Çatak partecipa dei pensieri di Carla, ma poi, sempre tramite la soggettiva di lei, concede un’attenuante al corpo docente, cui è toccato in sorte l’improbo compito di reggere lo scudo delle mutazioni sociali con uno stipendio inadeguato, una preparazione fatta sul campo, ad intuito, con le buone e con le cattive, verso una generazione che capta i segnali confusi di un mondo troppo veloce, accartocciandosi.
La scuola è un’eccellente cartina di tornasole per tastare la salute della nostra contemporaneità. Lo hanno fatto Laurent Cantet ne La classe (2008), un quasi documentario realizzato in un istituto scolastico nella banlieue parigina, e Rok Bicek nel sorprendente Nemico di classe (2013), che contrappone l’estremismo dei ragazzi all’impreparazione emotiva degli adulti.

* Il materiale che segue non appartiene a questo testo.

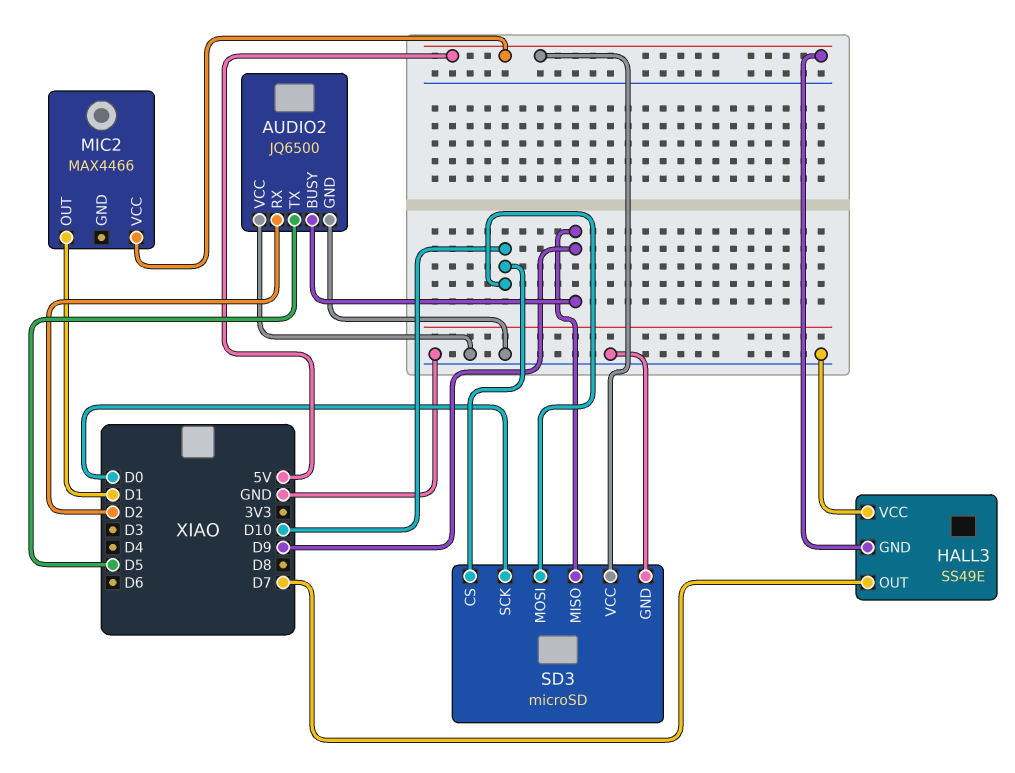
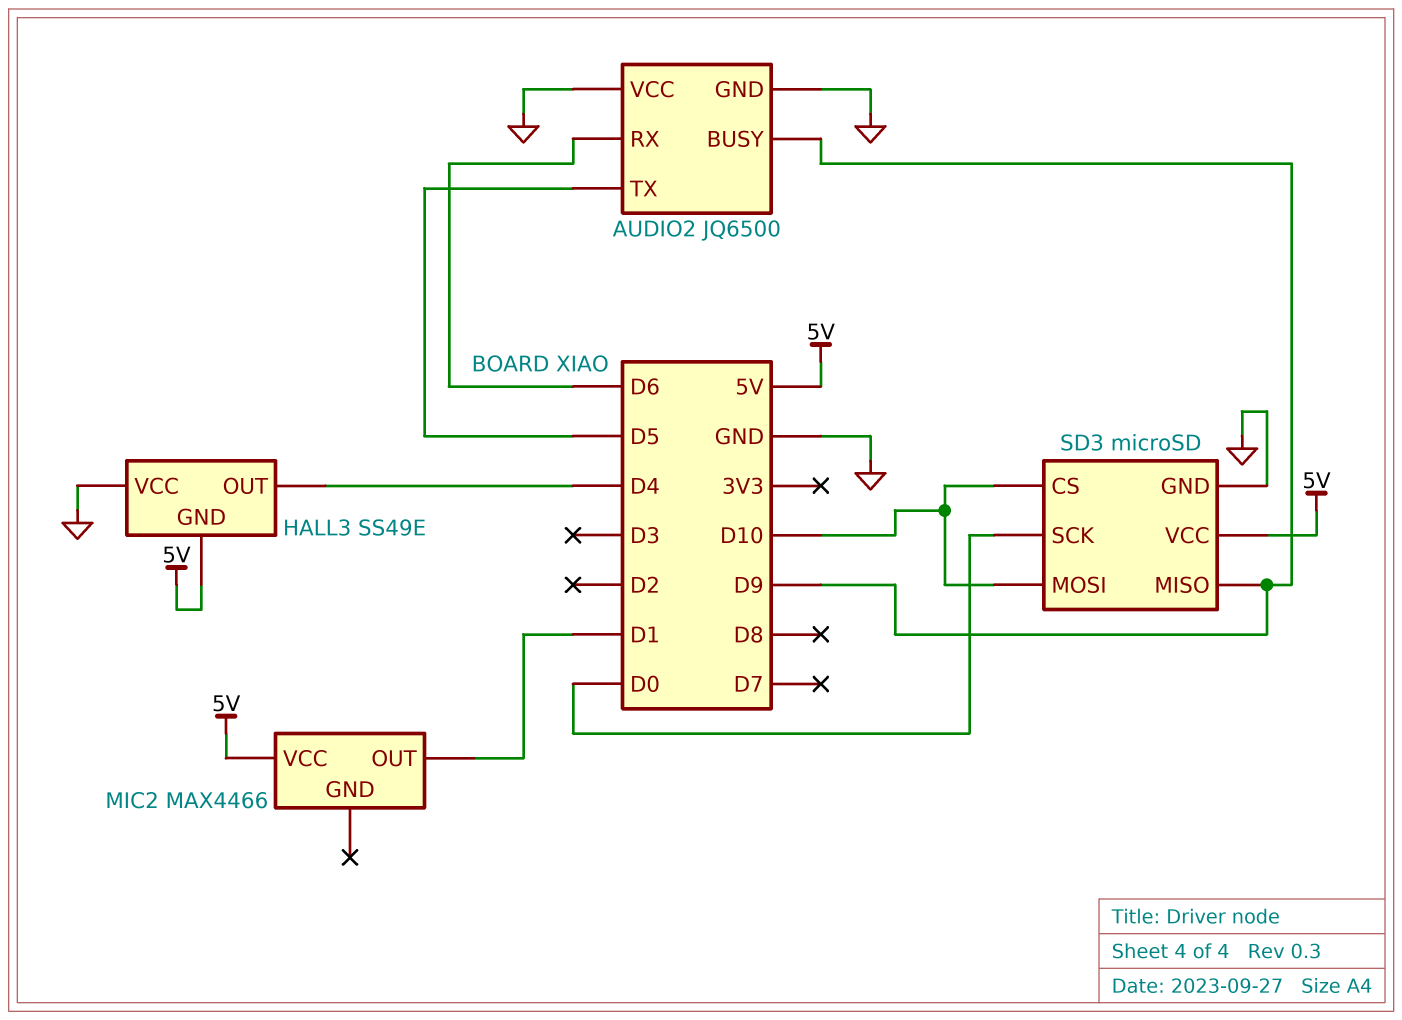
AUDIO2 pin RX: D2 -> D6
HALL3 pin OUT: D7 -> D4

Anche Çatak lo fa bene con l’unica pecca di subire in alcuni punti la stessa rigidità nociva che vuole denunciare, apparendo un poco artificioso, soprattutto nella parte iniziale, e leggermente macchiettistico nei personaggi secondari. Ma a parte questo, chapeau, il film resta e fa pensare.
La sala professori viaggia nel solco dell’insegnamento che ci ha dato nei giorni scorsi il Presidente della Repubblica, dopo le manganellate alla manifestazione studentesca di Pisa: colpire i ragazzi è il nostro fallimento.